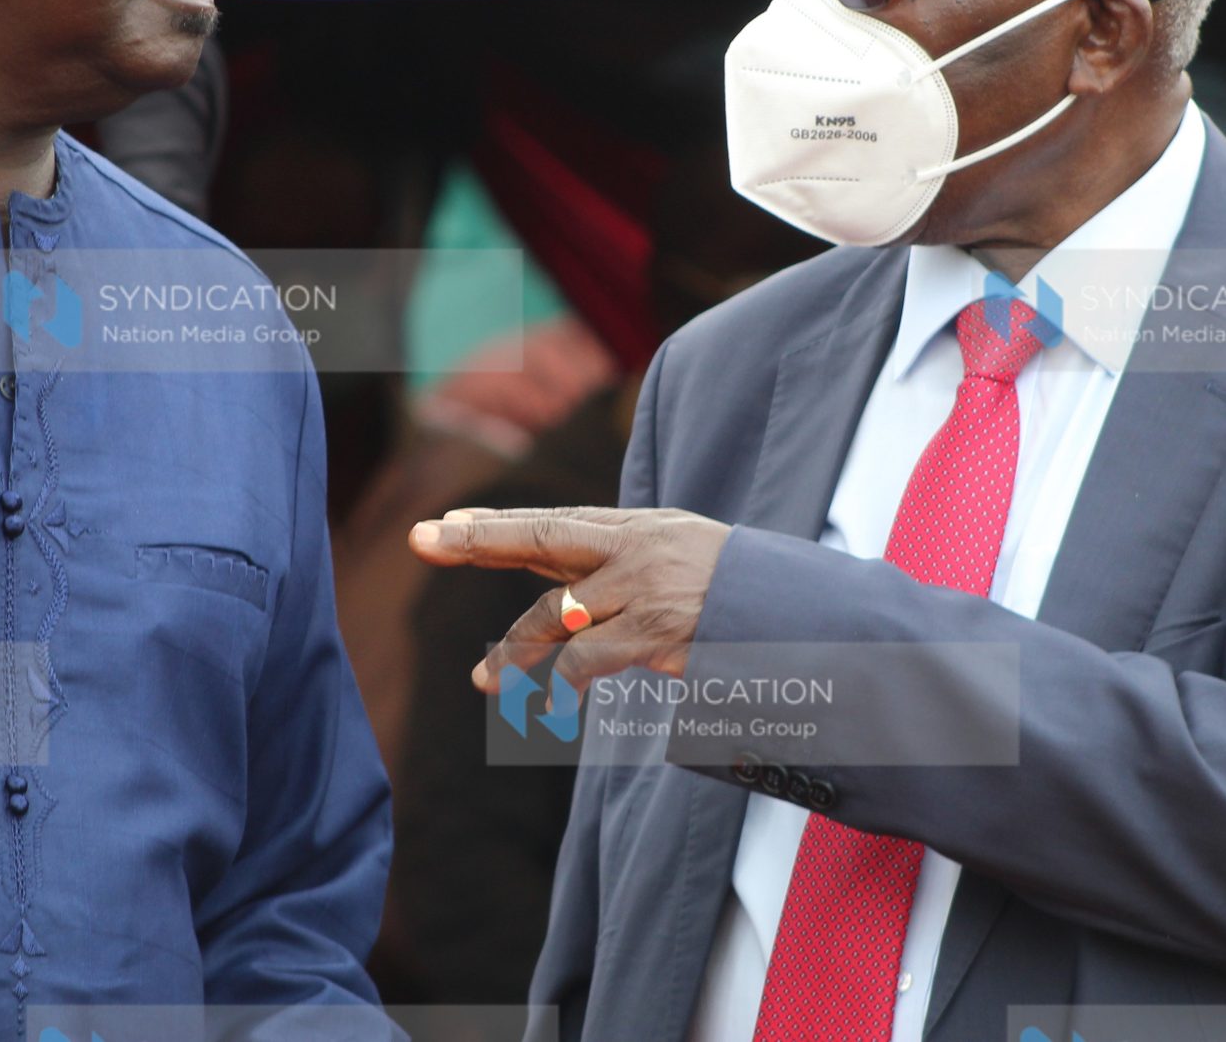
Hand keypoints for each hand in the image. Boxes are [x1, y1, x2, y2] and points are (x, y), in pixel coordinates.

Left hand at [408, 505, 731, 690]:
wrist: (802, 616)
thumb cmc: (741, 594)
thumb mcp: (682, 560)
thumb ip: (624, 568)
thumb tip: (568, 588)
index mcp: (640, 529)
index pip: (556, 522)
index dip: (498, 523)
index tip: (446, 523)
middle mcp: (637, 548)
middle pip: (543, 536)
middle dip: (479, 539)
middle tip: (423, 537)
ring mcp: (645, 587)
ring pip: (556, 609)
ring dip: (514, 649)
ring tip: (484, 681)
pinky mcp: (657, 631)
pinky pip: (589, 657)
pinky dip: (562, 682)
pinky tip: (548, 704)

━━━━━━━━

#### [What is needed]
Your answer should be an exact copy of the lines from the one with "ring pip: (556, 609)" through the end of the material, with no other lines.

#### [Response]
ring pip: (556, 609)
ring dip: (514, 649)
ring tip: (484, 681)
pinky mcp: (657, 631)
pinky pip: (589, 657)
pinky dip: (562, 682)
pinky tip: (548, 704)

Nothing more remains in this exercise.